We can find no information in the 1938 text itself to
suggest why this Beaucamps, rather than Beauchamps-sur-Bresle or Beauchamps
Ligny, was settled on by the early Demarest genealogists as David’s Beauchamps.
Conclusions: Three
Different Narratives, With No Connections
Based on the foregoing, we conclude that there is no basis
whatsoever at present for claiming any of the following:
- That
David desMarets of the BonteKoe narrative is a descendent of the Norwich
de Mares and particularly of Francois de Mares.
- That
David desMarets of the BonteKoe narrative is a descendent of the desMarets
family of Cambray and environs.
This means, among other things, that US Demarests have no
provable right to show any of the desMarets-related coat of arms, and in
particular no rights to show the oft-used “ex fide vivo” crest.
We also conclude that, effectively, all of the research on
David desMarets and his ancestry that speaks to any time earlier than January
of 1643, when David and his family arrive in Middleburg “from Calais” must be
set aside as suspect, and that even the period in Middleburg must be
re-researched to obtain copies of the Middleburg records pertinent to the
family prior to David’s departure for the Palatinate in 1651 or thereabouts.
Additionally, several useful lines of research suggest
themselves.
- The
French and Dutch desMarets-descended families cited in Narratives A1 and
A2 must be located and, if possible, copies of the documents cited by De
Boers must be obtained, along with any other materials related to the
immediate ancestors of David desMarets.
- The
records at Middleburg must be viewed by a contemporary researcher and if
possible photographed or at least transcribed.
- The
correct Beauchamps must be identified, and records related to Jean
desMarets, Marguerite deHerville,
and David sought.
- The
fates of Francois’ children by Elizabeth Herbecq must be uncovered, either
to refloat the “return to Picardy” story or put it to rest permanently. In
researching this area, it is worthwhile questioning, we believe, whether
in fact there were two Francois deMares, each of whom married one woman, rather
than one, who married twice. Similarly, it is worthwhile examining the
possibility that the Jan deMares, born of Francois’ marriage to Phebe, may
also have been recorded or referred to as Jean deMares.
- David’s
travels from Middleburg through the Palatinate and back to Amsterdam need
to be retraced and documentation with proper citations, transcriptions and
photographs gathered.
Provisionally, four possible theories may be held about the
immediate ancestors of David desMarets:
- They
are commoners, and unrelated to either the desMarets of Cambray or the
deMares of Norwich.
- They
are the deMares of Norwich, and Jean father of David is also Jean son of
Francois, but no evidence exists to support this claim at present.
- They
are a different (and perhaps separate) line of desMarets, possibly
- (a)
of the line of Maresius, the Huguenot theologian (as Riker and David D.

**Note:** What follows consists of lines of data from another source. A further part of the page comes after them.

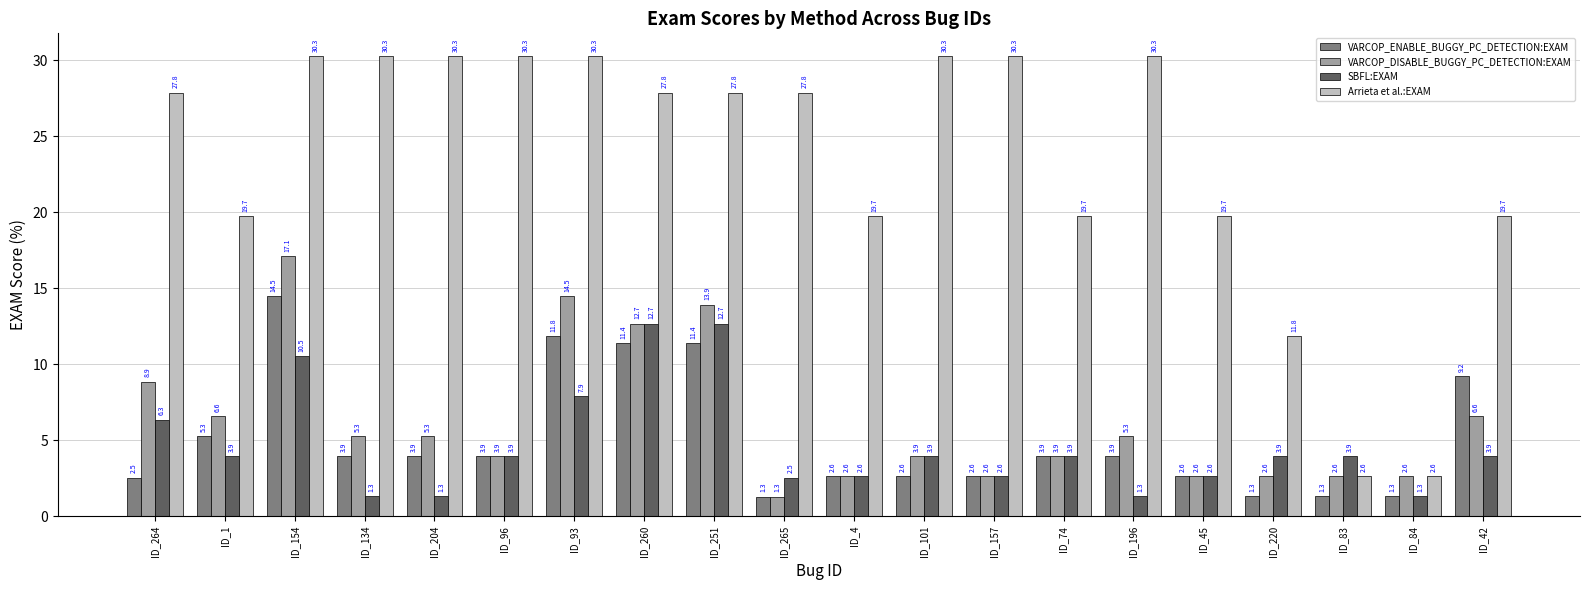

What is the value of the SBFL:EXAM bar at the 3rd from the left?

10.5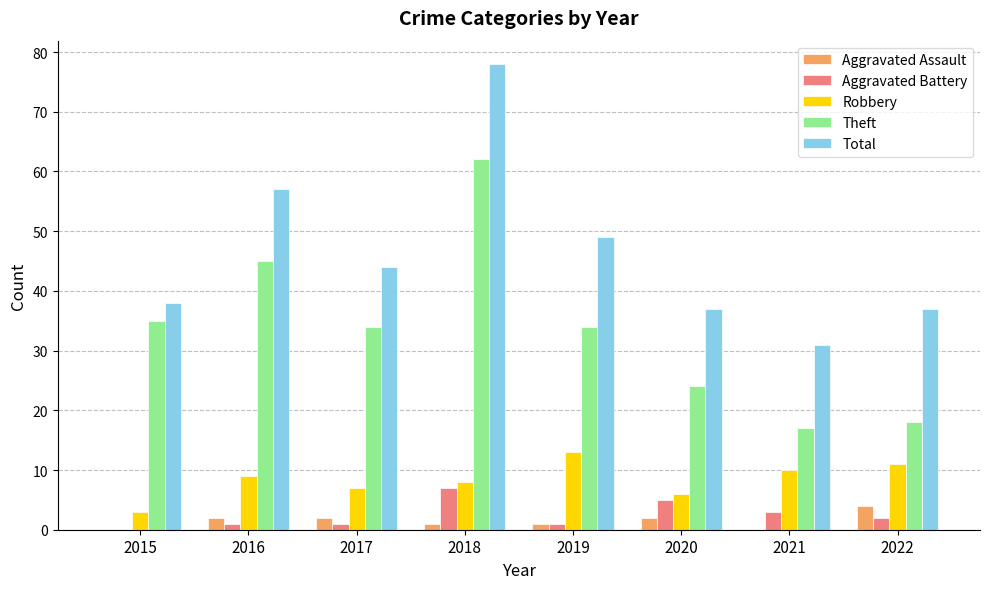

Is the value of Aggravated Battery at 2021 greater than the value of Robbery at 2022?

No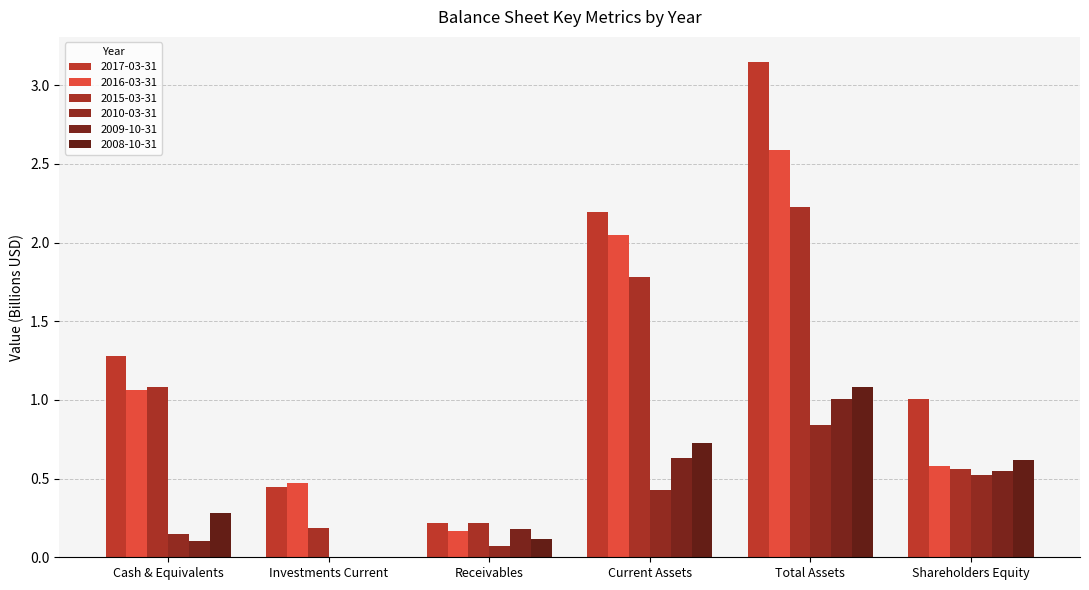

At which category is the sum across all series the highest?

Total Assets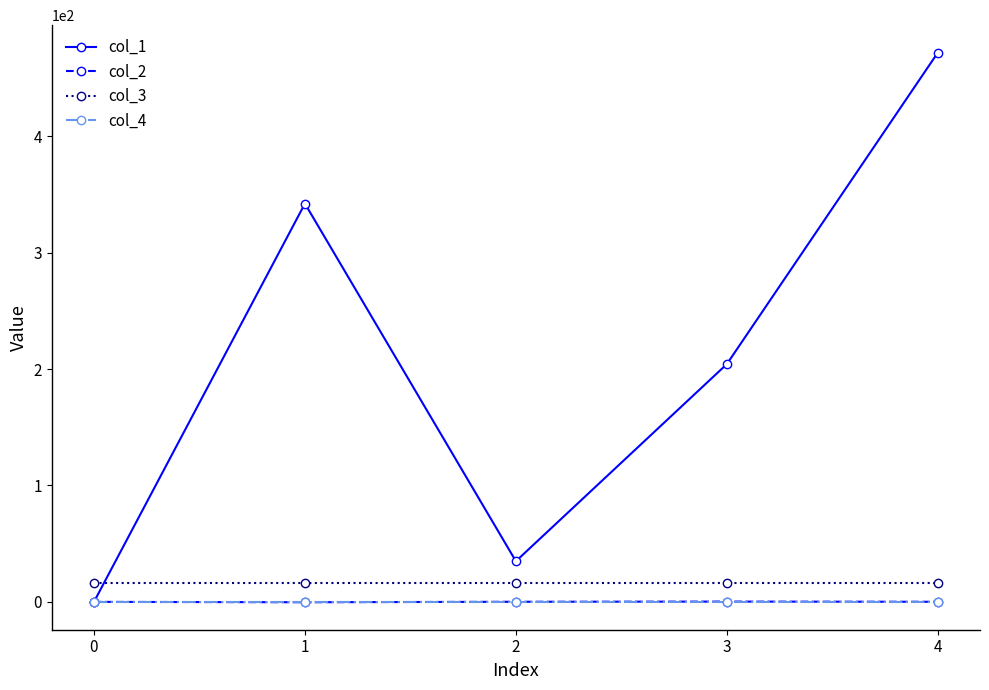

What is the approximate value of col_2 at 4?

0.1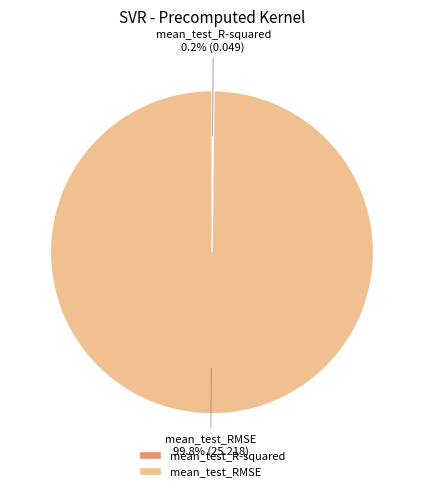

Does any single category account for the majority?

Yes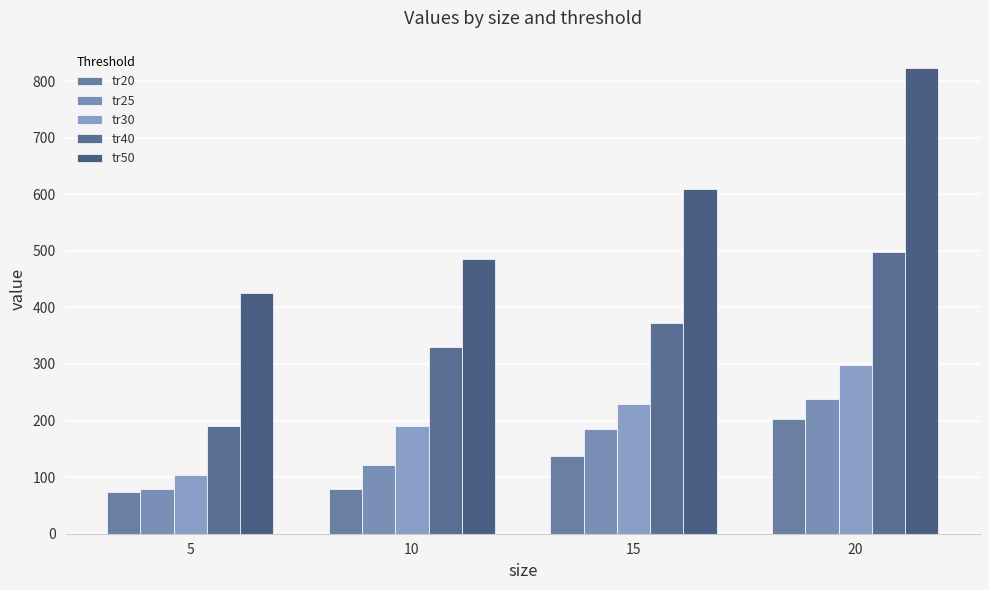

Is the value of tr25 at 5 greater than the value of tr40 at 15?

No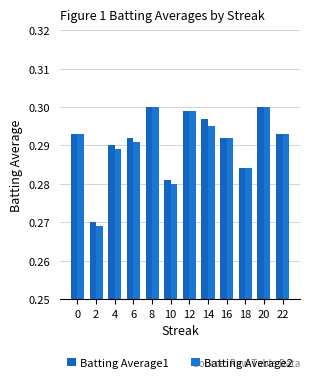

What is the sum of all Batting Average2 values?

3.5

Demarest effectively imply) or
- (b)
of the line of Pierre des Marets of Cormon/Cormont en Boulenois, who
married at Canterbury about 1575.
The Demarest Genealogical Society will be maintaining research
projects on each of these theories. Meanwhile, any claims about Demarest
descent from the line of Jean de Bousis, and any presentation by modern-day
descendents of David Demarest
of that lineage or of the “ex fide vivo” heraldry of the Cambray desMarets (or
indeed any heraldry whatsoever), must be held in abeyance. There is no evidence
to support the first, and therefore none to warrant the second.